Despite having two men missing due to cramp and down three tries, HBS didn’t give in. Second-year wing Thomas “Total Pain” Payne was an absolute tackling monster, putting his signature double leg takedown on Wharton players all over the field and winning back the ball. His heavy work rate was eventually rewarded with a try right between the posts.
HBS continued on the front foot for the rest of the match, attacking deep in Wharton’s half. A knock-on by the backs spinning the ball wide inside the Wharton 22 prevented a second try at the death, and it was all over, 19-7.
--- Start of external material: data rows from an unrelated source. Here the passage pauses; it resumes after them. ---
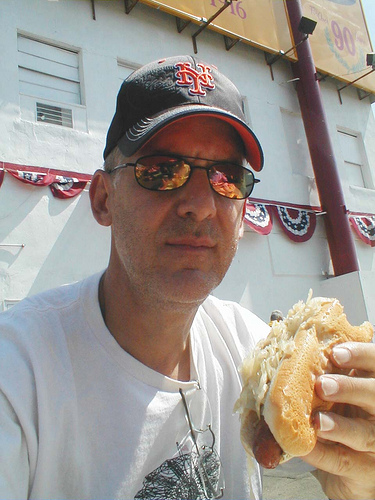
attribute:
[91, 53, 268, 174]
cap — red , black 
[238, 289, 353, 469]
bun — hot dog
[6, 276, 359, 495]
shirt — white cotton tee 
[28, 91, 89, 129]
conditioner — air 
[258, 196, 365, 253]
banner — hanging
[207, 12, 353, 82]
billboard — yellow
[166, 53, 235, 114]
logo — mets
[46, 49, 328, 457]
man — wearing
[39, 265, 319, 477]
shirt — white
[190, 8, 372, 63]
billboard — above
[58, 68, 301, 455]
man — holding, eating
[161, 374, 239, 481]
eyeglasses — hooked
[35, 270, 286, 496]
shirt — collared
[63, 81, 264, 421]
man — preparing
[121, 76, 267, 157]
cap — baseball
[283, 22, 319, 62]
lights — mounted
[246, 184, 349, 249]
flags — draped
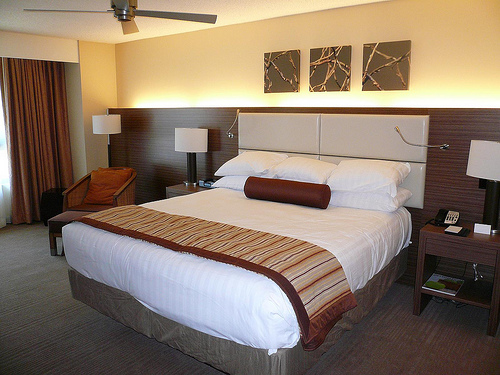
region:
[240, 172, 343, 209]
red pillow on bed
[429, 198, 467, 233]
telephone on night stand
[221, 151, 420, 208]
six white pillows on bed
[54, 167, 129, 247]
chair with foot rest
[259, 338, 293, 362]
corner of sheet no tucked in all the way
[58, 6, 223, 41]
fan on ceiling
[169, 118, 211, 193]
black and white lamp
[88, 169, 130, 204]
orange pillows in chair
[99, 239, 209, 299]
white sheet on bed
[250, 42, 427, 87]
camo art work on wall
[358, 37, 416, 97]
The picture is square.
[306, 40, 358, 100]
The picture is square.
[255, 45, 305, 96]
The picture is square.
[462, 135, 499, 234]
The lamp has a white shade.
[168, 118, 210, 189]
The lamp has a white shade.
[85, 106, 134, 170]
The lamp has a white shade.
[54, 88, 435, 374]
The bed is neatly made.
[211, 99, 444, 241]
The headboard is white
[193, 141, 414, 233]
The pillows have white pillow cases on them.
Taking inspiration from Old Boy Liam Patrick’s 2006 team, HBS dressed out in traditional blazers and ties paired with optional pants for the post-match. A few of the players were even lucky enough to find “alternative” accommodation and avoid a night in the “trap house.”
Jack Gannon (MBA ’20), is Co-President of the Rugby Club. Jack’s failure to get into the Naval Academy golf team was the start of his illustrious rugby career. Having spent the last three years underwater in a metal tube, he’s enjoying re-socializing himself into society at business school.
Chris Hartnoll (MBA ’20), is Co-President of the Rugby Club. Despite his coming from the country that invented English, his teammates struggle to understand him most of the time. A (confused) native Singaporean, he helps define the culture of the club: things like political correctness, gentlemanly behaviour, and copious use of the salutation “mate.”